Liz Somes
Getting Your Priorities Straight
My dad was a trial attorney at first. It challenged him, and he liked it, but after a few years of stressful 80-hour workweeks, a cushy corporate attorneyship began to look really appealing. In 1976, he abandoned the courtroom for a job he ended up hating for 30 years. To compensate, he moonlighted as a stock trader. He would come home from work and, after eating dinner with my mom and brother and me, he’d dive into his piles of Stocks and Commodities magazines, devour the Financial Times, and delight in The Nightly Business Report. TV, golf, buying fancy big barbecues (or whatever dads do for fun) didn’t butter his biscuit like trading did. So, he wasn’t one of the lucky few who could make his passion into a 9-to-5, but he was able to make it a very sizeable part of his life.
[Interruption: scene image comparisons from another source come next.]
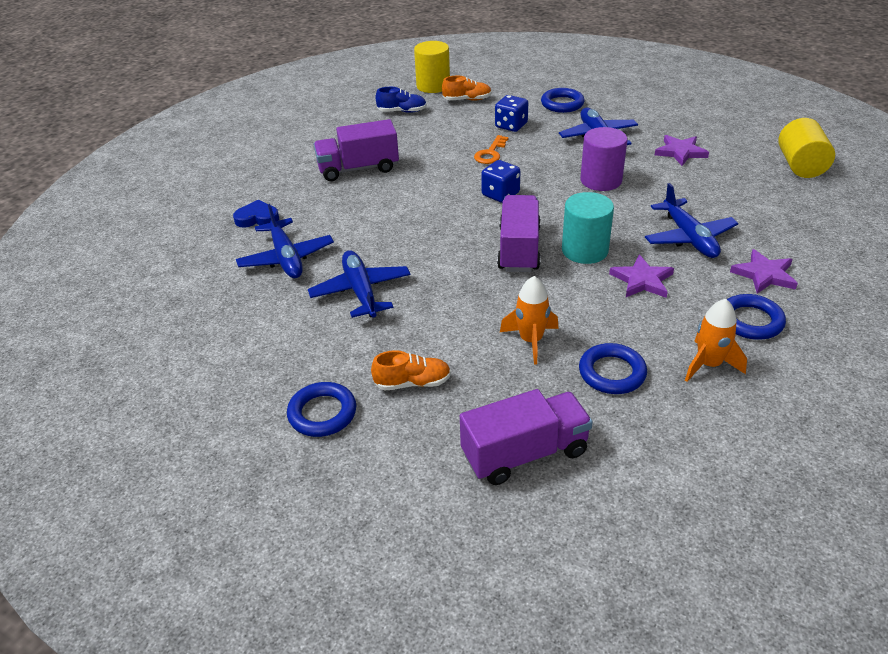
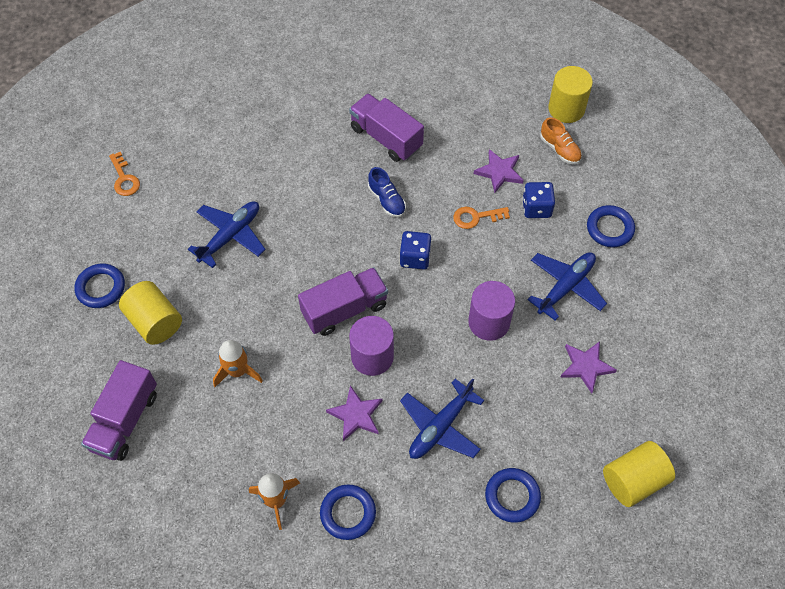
camera: 55 degrees right, 20 degrees up
(197, 344) = (124, 179): none -> orange key
(257, 218) = (276, 117): blue heart -> none
(286, 258) = (240, 167): blue plane -> none
(402, 111) = (500, 113): blue shoe -> blue shoe (386, 200)
(412, 383) = (155, 322): orange shoe -> yellow cylinder
(524, 453) = (125, 420): purple truck -> purple truck turned 75 degrees clockwise
(585, 250) = (372, 356): turquoise cylinder -> purple cylinder
(612, 373) = (231, 439): blue ring -> blue ring (512, 496)
(764, 274) = (420, 504): purple star -> purple star (499, 172)

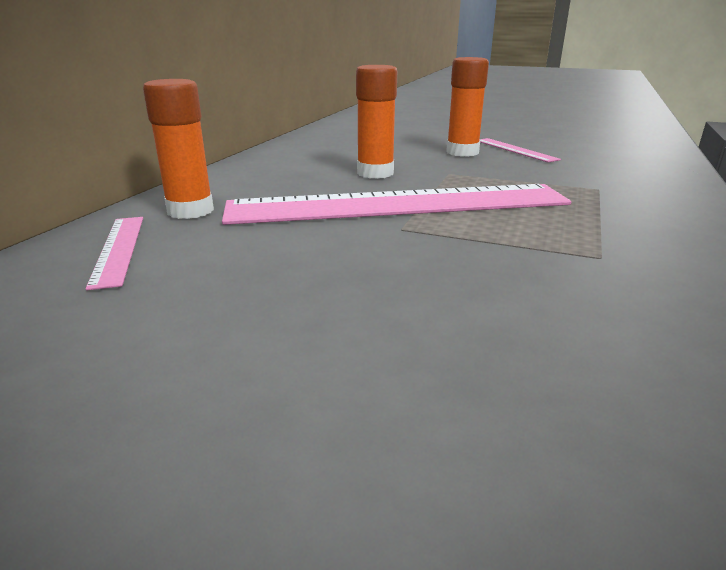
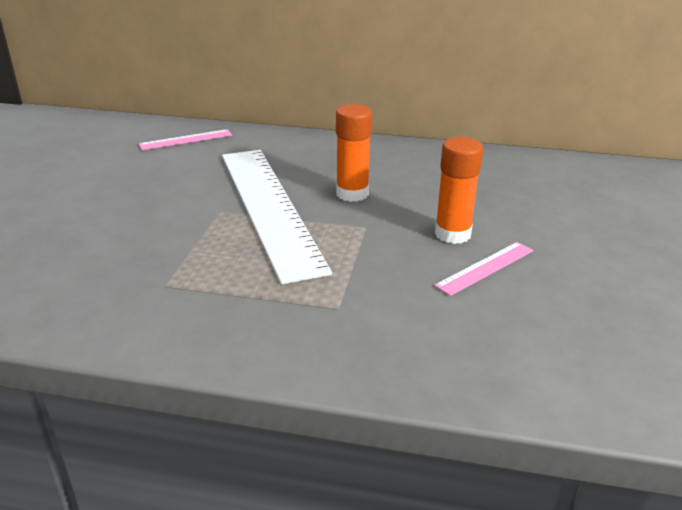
camera: 80 degrees right, 5 degrees up
(190, 211) = (246, 144): orange glue stick -> none
(398, 205) = (268, 207): pink ruler -> white ruler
I told my boss this recently. He asked me a very reasonable question: why did my dad give up something he enjoyed (he did enjoy private practice, even though it gave him unrelenting heartburn) for something he hated (three decades of stultifying mergers and acquisitions law)? I replied that 80-hour workweeks were unsustainable for him, what with a young family and the heartburn. My boss remarked, “Sounds like he had work-life balance issues.”
My boss was exactly wrong. Ironically wrong. Even with one and a half jobs, my dad always had time for us. He solicited time for us. He would nag me to play racquetball with him Sunday afternoons in high school. He was home for dinner every night and drove us to school every morning. My boss, on the other hand, works trial-attorney hours. His wife works on Wall Street, where he met her, and they have an 8-month old daughter. For a few years he was a derivatives trader before hatching this start-up where I currently work. (Now it’s me who’s getting the heartburn, but that’s a different story, something called “New York Start-Up Culture Is Super Intense.”) It seems that the most they see their baby is via nanny cam.
This isn’t meant to be an indictment of the Big Bad Boss. I wish my dad had been a little more professionally courageous. It is meant to partially be an example of how one’s passion doesn’t necessarily have to be translated into a career, and partially proof that work-life balance is achievable. But mostly it is a “thank you” to my dad.
One day last week, my boss brought in his daughter—he had “Daddy Duty” because they’d just fired their nanny. Watching him with her (cute, I have to admit) made me think of my dad and this picture I have next to my bed. We’re on the beach, and he’s wearing these 80’s-fabulous shorts and a Gilligan hat. I’m wearing a life jacket and pointing at the camera.
Last year my dad passed away from a leukemia-like disease. I miss talking to him about life, its meaning and purpose, and I miss his zealous attempts to make me into a trader.